*** SOURCE DATA ***
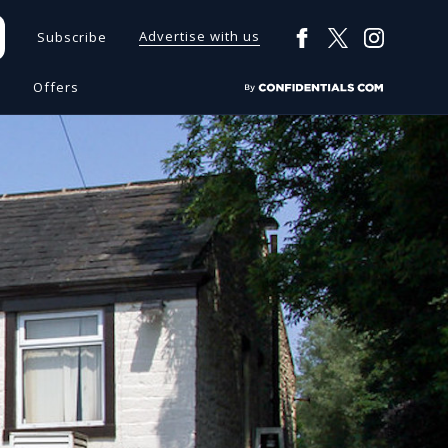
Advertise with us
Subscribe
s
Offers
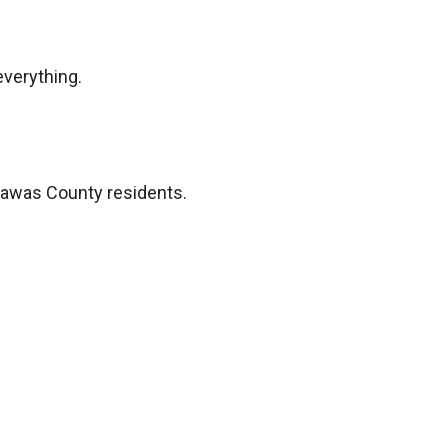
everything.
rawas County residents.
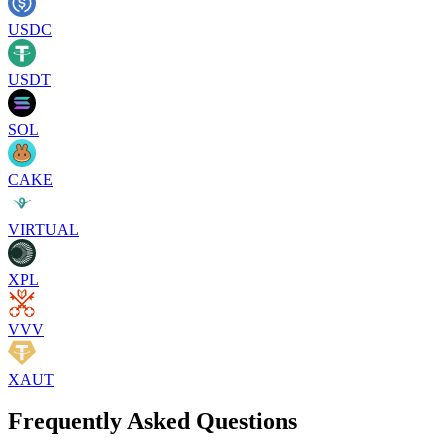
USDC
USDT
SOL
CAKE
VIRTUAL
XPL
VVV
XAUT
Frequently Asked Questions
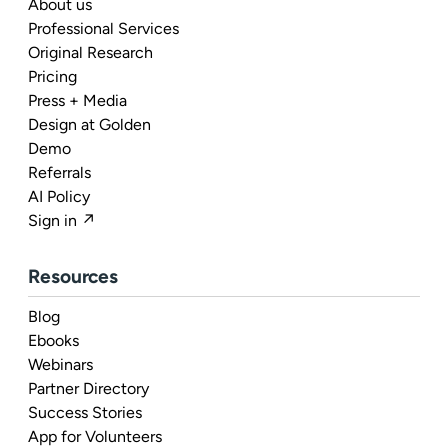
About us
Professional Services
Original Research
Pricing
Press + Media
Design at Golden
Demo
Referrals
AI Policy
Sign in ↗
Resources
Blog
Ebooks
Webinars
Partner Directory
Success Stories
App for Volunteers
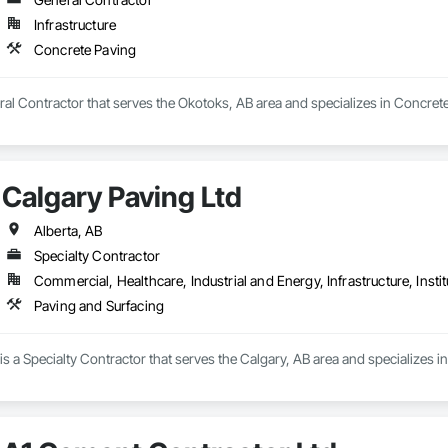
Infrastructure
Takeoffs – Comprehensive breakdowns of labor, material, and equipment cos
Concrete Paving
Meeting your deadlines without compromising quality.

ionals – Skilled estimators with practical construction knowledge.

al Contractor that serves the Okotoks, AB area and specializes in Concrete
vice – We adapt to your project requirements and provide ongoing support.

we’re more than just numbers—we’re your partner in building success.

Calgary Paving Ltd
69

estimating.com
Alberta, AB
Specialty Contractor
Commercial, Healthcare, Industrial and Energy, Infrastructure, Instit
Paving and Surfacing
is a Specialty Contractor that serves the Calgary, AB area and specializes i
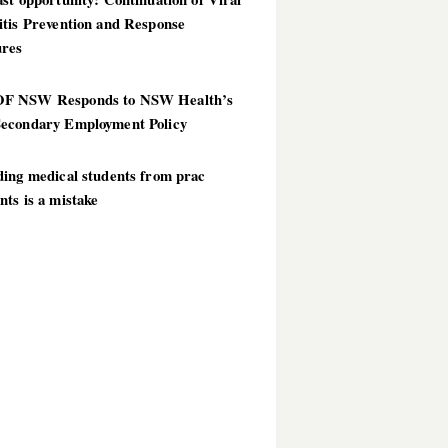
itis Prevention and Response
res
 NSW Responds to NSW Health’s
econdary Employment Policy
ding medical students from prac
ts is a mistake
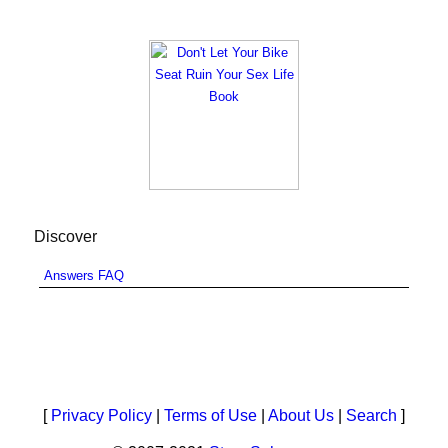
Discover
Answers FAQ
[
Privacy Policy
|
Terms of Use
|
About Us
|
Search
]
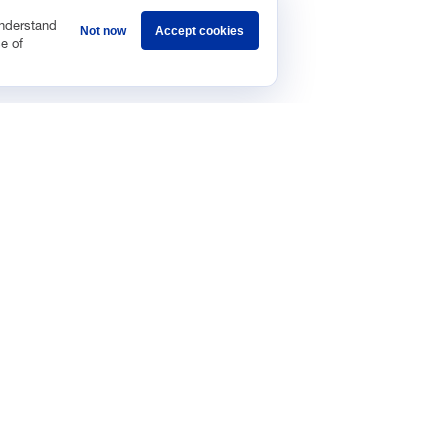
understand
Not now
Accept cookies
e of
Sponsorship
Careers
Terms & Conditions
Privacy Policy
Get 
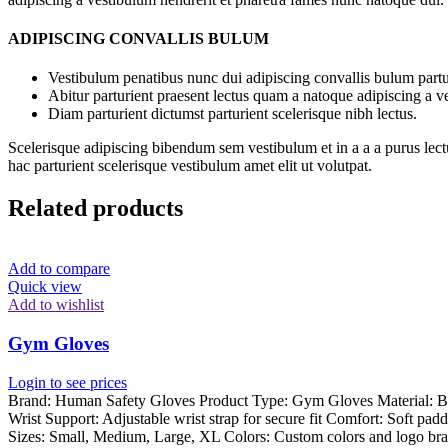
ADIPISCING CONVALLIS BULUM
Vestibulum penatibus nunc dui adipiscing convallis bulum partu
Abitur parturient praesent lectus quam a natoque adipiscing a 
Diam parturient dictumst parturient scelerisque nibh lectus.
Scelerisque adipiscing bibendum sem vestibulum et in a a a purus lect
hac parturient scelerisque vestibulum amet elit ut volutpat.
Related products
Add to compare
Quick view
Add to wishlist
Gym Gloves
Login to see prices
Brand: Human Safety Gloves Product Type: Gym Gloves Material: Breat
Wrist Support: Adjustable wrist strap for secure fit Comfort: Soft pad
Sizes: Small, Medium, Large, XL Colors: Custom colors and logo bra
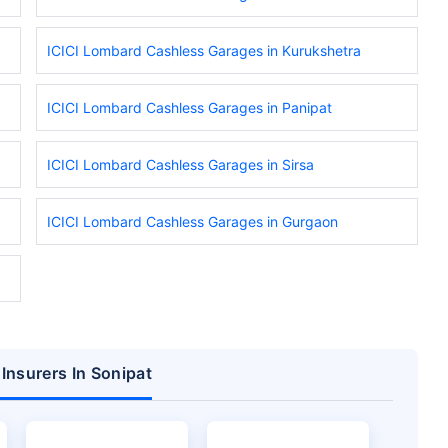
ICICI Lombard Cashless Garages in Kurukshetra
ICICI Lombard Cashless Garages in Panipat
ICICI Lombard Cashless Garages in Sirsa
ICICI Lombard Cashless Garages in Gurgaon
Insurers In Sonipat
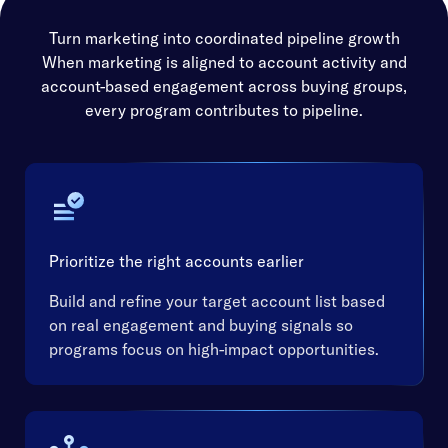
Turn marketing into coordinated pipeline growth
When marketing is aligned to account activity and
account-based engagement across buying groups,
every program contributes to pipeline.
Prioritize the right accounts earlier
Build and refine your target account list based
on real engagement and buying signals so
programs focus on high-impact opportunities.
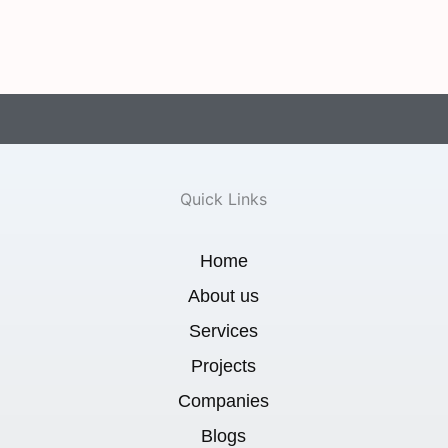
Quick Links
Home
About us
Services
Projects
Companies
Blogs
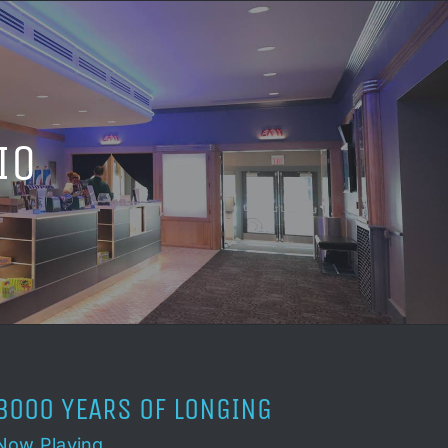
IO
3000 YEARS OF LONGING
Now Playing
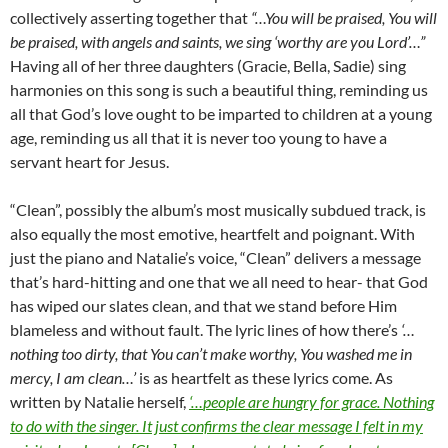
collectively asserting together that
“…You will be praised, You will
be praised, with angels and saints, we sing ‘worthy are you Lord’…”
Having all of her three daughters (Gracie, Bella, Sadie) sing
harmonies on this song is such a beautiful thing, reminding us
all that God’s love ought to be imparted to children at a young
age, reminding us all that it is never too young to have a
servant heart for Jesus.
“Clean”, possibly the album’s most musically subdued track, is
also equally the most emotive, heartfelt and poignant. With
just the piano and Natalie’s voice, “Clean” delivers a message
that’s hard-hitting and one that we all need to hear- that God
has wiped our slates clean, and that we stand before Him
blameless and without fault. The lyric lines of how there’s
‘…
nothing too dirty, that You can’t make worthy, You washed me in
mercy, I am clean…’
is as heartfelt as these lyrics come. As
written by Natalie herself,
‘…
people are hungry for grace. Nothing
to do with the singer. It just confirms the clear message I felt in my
*** End of SOURCE DATA ***
_DESCRIPTION OF THE TASK_: Looking back over the data above, restate word for word the lines that begin at the line with "Diam parturient dictumst" and end at the line with "Add to wishlist", inclusive.

_RESULT BELOW_:
Diam parturient dictumst parturient scelerisque nibh lectus.
Scelerisque adipiscing bibendum sem vestibulum et in a a a purus lect
hac parturient scelerisque vestibulum amet elit ut volutpat.
Related products
Add to compare
Quick view
Add to wishlist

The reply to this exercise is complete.